Wie ein Kronleuchter aus Sandstein hing er von der Höhlendecke. Jacob schwindelte, als er sich zwischen zwei Läden über die Brückenbrüstung beugte und hinuntersah. Tief unter ihm endete der Stalaktit in einer Krone aus Kristallen, die schimmernde Spitze ins Nichts gestreckt.

»Welches sind die Fenster der Dunklen Fee?«

»Die aus Malachit.« Valiant sah sich nervös um.

Es waren viele Soldaten auf der Brücke, nicht nur als Wachen vor den Palasttoren, sondern auch in der Menge, die an den Läden vorbeischlenderte.

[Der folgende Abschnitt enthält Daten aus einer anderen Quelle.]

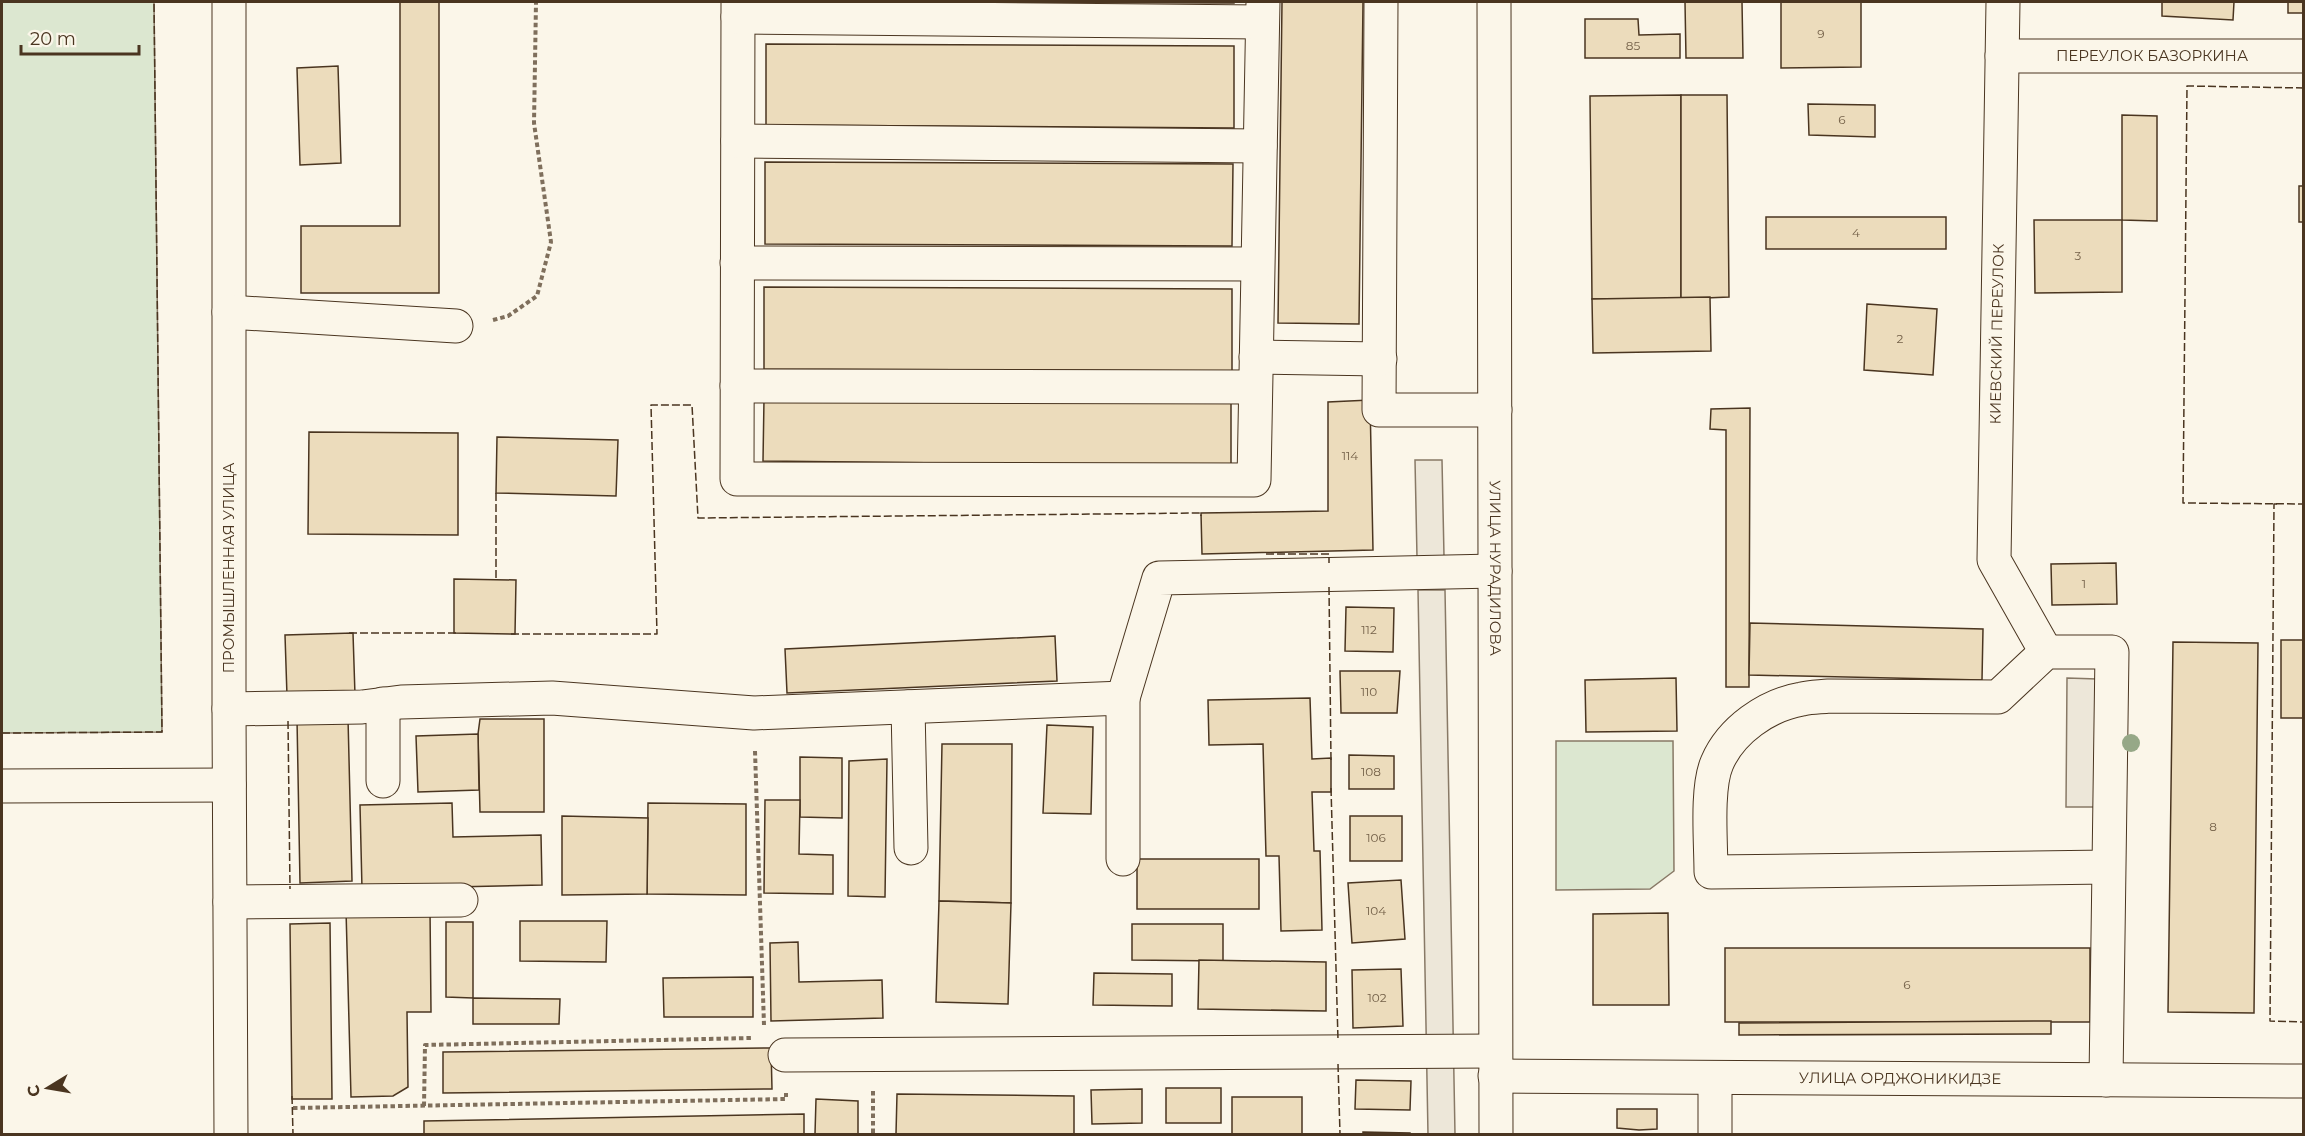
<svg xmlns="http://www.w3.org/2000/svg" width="2305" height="1136" font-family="Montserrat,sans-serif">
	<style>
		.green { fill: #dce7d0; stroke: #887966; stroke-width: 1.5 }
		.parking { fill: #ede7d9; stroke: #887966; stroke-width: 1.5 }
		.building { fill: #ecdcbc; stroke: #4a3520; stroke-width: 1.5 }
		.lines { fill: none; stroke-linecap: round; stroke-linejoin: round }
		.minor-casing { stroke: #4a3520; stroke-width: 35 }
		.path { stroke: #7f6f5c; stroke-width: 4; stroke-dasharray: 4.5 3; stroke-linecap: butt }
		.minor { stroke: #fbf6e9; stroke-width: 33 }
		.fence { stroke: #4a3520; stroke-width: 1.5; stroke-dasharray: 8 3; stroke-linecap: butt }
		.tree { fill: #96a887 }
		.labels { text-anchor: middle; stroke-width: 4.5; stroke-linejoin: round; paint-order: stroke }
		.number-label { font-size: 12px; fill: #725f47 }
		.street-label { font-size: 15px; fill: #4a3520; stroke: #fbf6e9 }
	</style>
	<rect width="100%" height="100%" fill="#fbf6e9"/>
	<g class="green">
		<polygon points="2,2 154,2 162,732 2,733"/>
		<polygon points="1556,741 1673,741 1674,871 1650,889 1556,890"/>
	</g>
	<g class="parking">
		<polygon points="1415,460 1442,460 1444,556 1417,557"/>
		<polygon points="1418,590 1445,590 1455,1134 1428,1134"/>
		<polygon points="2067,678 2097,679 2095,807 2066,807"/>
	</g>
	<g class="building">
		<polygon points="400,2 439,2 439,293 301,293 301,226 400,226"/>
		<polygon points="966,2 1234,2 1234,3"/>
		<polygon points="1282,2 1363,2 1359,324 1278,323"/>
		<polygon points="1685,2 1742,2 1743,58 1686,58"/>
		<polygon points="1781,2 1861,2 1861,67 1781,68"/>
		<polygon points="2162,2 2234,2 2233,20 2162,16"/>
		<rect x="2288" y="2" width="16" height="11"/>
		<polygon points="1585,19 1638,19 1639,35 1680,34 1680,58 1585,58"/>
		<polygon points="766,44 1234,46 1234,128 766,125"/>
		<polygon points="338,66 341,163 300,165 297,68"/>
		<polygon points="1681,95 1681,299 1592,299 1590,96"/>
		<polygon points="1681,95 1727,95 1729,297 1681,299"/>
		<polygon points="1808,104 1875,105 1875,137 1809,135"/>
		<polygon points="2122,115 2157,116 2157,221 2122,220"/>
		<polygon points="765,162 1233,164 1232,246 765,244"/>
		<rect x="2299" y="186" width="5" height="36"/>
		<rect x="1766" y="217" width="180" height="32"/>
		<polygon points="2034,220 2122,220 2122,292 2035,293"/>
		<polygon points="764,287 1232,289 1232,371 764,369"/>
		<polygon points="1710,297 1711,351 1593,353 1592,299"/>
		<polygon points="1867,304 1937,309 1933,375 1864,370"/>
		<polygon points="764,399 1231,402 1231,466 763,461"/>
		<polygon points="1370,400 1373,550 1202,554 1201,513 1328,511 1328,402"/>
		<polygon points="1750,408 1749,687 1726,687 1726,430 1710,429 1711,409"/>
		<polygon points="309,432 458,433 458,535 308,534"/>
		<polygon points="497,437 618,440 616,496 496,493"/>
		<polygon points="2116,563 2117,604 2052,605 2051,564"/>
		<polygon points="454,579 516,580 515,634 454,633"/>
		<polygon points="1346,607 1394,608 1393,652 1345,651"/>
		<polygon points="1750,623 1983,629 1982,680 1749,675"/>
		<polygon points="353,633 355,695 287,696 285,635"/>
		<polygon points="1055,636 1057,681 787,693 785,649"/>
		<rect x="2281" y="640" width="23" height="78"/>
		<polygon points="2173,642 2258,643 2254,1013 2168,1012"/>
		<polygon points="1340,671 1400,671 1397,713 1341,713"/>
		<polygon points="1676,678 1677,731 1586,732 1585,680"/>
		<polygon points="1310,698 1312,759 1331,758 1331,792 1312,792 1314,851 1320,851 1322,930 1281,931 1279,856 1266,856 1263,744 1209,745 1208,700"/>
		<polygon points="348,718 352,881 300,883 297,719"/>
		<polygon points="480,719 544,719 544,812 480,812 478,734"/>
		<polygon points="1047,725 1093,727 1091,814 1043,813"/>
		<polygon points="478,734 479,790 418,792 416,736"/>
		<polygon points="942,744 1012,744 1011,903 939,901"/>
		<polygon points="1349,755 1394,756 1394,789 1349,789"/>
		<polygon points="800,757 842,758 842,818 800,817"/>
		<polygon points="887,759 885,897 848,896 849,761"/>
		<polygon points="765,800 800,800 799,854 833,855 833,894 764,893"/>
		<polygon points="452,803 453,837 541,835 542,885 362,889 360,805"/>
		<polygon points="648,803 746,804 746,895 647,894"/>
		<polygon points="562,816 648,818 647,894 562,895"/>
		<rect x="1350" y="816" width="52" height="45"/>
		<rect x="1137" y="859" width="122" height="50"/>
		<polygon points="1401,880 1405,939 1352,943 1348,883"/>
		<polygon points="939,901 1011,903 1008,1004 936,1002"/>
		<polygon points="430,909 431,1012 407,1012 408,1087 393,1096 351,1097 346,910"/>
		<polygon points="1668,913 1669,1005 1593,1005 1593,914"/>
		<polygon points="520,921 607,921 606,962 520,961"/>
		<polygon points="446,922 473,922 473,998 446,997"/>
		<polygon points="330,923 332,1099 292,1099 290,924"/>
		<polygon points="1132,924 1223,924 1223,961 1132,960"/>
		<polygon points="798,942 799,982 882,980 883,1018 771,1021 770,943"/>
		<rect x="1725" y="948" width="365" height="74"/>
		<polygon points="1199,960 1326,962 1326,1011 1198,1009"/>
		<polygon points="1401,969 1403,1026 1353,1028 1352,970"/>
		<polygon points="1094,973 1172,974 1172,1006 1093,1005"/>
		<polygon points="753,977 753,1017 664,1017 663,978"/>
		<polygon points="473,998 560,999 559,1024 473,1024"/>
		<polygon points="2051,1021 2051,1034 1739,1035 1739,1023"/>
		<polygon points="771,1048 772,1089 443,1093 443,1052"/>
		<polygon points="1356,1080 1411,1081 1410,1110 1355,1109"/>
		<rect x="1166" y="1088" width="55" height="35"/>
		<polygon points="1142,1089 1142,1123 1092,1124 1091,1090"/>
		<polygon points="897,1094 1074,1096 1074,1134 896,1134"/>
		<rect x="1232" y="1097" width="70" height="37"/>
		<polygon points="816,1099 858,1101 858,1134 815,1134"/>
		<polygon points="1617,1109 1657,1109 1657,1129 1639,1130 1617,1128"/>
		<polygon points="804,1114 804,1134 424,1134 424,1121"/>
		<polygon points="1363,1132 1410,1133 1410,1134 1363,1134"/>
	</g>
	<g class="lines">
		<defs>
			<g id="minor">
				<polyline points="229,2 229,709 231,1134"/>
				<polyline points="738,2 737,479 1254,480 1263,2"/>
				<polyline points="1381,2 1379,410 1495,410"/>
				<path id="s1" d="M 1494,2 L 1496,1134"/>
				<polyline points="2003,2 1994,560 2046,652"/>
				<polyline points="738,17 1262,22"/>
				<path id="s2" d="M 2002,56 L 2304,56"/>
				<polyline points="738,141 1260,146"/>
				<polyline points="737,263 1257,264"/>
				<polyline points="229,312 456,326"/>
				<polyline points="1256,357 1380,359"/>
				<polyline points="737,386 1255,387"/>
				<polyline points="1123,698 1159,578 1495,571"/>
				<polyline points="383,704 383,781"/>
				<polyline points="908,707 911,848"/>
				<polyline points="229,709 362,707 401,702 552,698 754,713 1123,698 1123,859"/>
				<polyline points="2,786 229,785"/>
				<polyline points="230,902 461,900"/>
				<polyline points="785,1055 1495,1051"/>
				<path id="s3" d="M 1495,1076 L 2304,1081"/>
				<polyline points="1715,1078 1715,1134"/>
				<path d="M 2106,1080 L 2112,652 L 2046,652 L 1998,697 L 1829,696 C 1820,697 1810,697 1802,699 C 1767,705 1731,730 1717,763 C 1706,788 1711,843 1711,872 L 2108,867"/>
			</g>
		</defs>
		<use href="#minor" class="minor-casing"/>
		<g class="path">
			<polyline points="493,320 508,316 537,296 551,242 534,123 536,2"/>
			<polyline points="755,751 764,1025"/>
			<polyline points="873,1091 873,1134"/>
			<polyline points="424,1106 425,1045 752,1038"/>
			<polyline points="293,1108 786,1099 786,1093"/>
		</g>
		<use href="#minor" class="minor"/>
		<g class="fence">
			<polyline points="2304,88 2187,86 2183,503 2304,504"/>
			<polyline points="496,493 496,579"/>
			<polyline points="2277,504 2274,504 2270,1021 2304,1022"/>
			<polyline points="1266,554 1329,554 1329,563"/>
			<polyline points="1329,587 1331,761"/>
			<polyline points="349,633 457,633"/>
			<polyline points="511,634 657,634 651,405 692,405 698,518 1201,513 1201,516"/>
			<polyline points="288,721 290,889"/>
			<polyline points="2,733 162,732 154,2"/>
			<polyline points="1331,788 1338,1040"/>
			<polyline points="1338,1064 1340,1134"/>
			<polyline points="292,1096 293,1134"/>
		</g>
	</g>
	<circle class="tree" cx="2131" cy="743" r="9"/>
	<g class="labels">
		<g class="number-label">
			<text x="1821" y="38">9</text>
			<text x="1633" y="50">85</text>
			<text x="1842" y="124">6</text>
			<text x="1856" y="237">4</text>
			<text x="2078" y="260">3</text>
			<text x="1900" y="343">2</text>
			<text x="1350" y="460">114</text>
			<text x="2084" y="588">1</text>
			<text x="1369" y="634">112</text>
			<text x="1369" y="696">110</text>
			<text x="1371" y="776">108</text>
			<text x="2213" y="831">8</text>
			<text x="1376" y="842">106</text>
			<text x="1376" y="915">104</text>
			<text x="1907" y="989">6</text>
			<text x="1377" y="1002">102</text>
		</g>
		<g class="street-label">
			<text dy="5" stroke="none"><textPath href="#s2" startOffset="150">ПЕРЕУЛОК БАЗОРКИНА</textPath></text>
			<text transform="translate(1997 334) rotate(-89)" y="5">КИЕВСКИЙ ПЕРЕУЛОК</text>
			<text transform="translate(229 568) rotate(-90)" y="5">ПРОМЫШЛЕННАЯ УЛИЦА</text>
			<text dy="5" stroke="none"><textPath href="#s1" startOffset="566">УЛИЦА НУРАДИЛОВА</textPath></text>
			<text dy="5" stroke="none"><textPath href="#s3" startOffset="405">УЛИЦА ОРДЖОНИКИДЗЕ</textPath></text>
		</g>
	</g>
	<rect width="2305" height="1136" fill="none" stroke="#4a3520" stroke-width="6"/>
	<g transform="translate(48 1088) rotate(259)" stroke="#fbf6e9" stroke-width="4.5" paint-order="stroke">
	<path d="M0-4.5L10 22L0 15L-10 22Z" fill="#4a3520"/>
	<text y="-9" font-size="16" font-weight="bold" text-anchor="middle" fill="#4a3520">С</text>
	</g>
	<path d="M21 45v9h118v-9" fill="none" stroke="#4a3520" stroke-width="3"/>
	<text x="30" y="45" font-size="18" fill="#4a3520" stroke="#fbf6e9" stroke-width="4.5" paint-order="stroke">20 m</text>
</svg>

Viele der Goylfrauen trugen Kleider, die mit dem Stein bestickt waren, dem ihre Haut glich. Er war zu so hauchdünnen Schuppen geschliffen, dass der Stoff wie Schlangenhaut schimmerte, und Jacob ertappte sich dabei, dass er sich fragte, wie Clara in einem solchen Kleid aussehen würde. Wie lange wirkt es?

Die Fenster der Fee klafften wie grüne Augen in dem hellen Sandstein. Die Eisenträger der Brücke waren kaum zwanzig Meter darüber in der Mauer verankert, aber die Palastfassade war spiegelglatt und bot im Gegensatz zu den anderen Stalaktiten keinen Halt zum Klettern.

Trotzdem. Er musste es versuchen.

Valiant murmelte hinter ihm etwas über die Beschränktheit des menschlichen Verstandes, aber Jacob zog die Schnupftabakdose aus der Tasche. Darin war einer der praktischsten magischen Gegenstände, die er je gefunden hatte: ein sehr langes goldenes Haar. Der Zwerg verstummte, als Jacob begann, es zwischen den Fingern zu zwirbeln. Das Haar trieb Faser um Faser, fein wie die Fäden einer Spinne. Schon bald war es so dick wie Jacobs Mittelfinger und fester als jedes Seil in dieser oder der anderen Welt.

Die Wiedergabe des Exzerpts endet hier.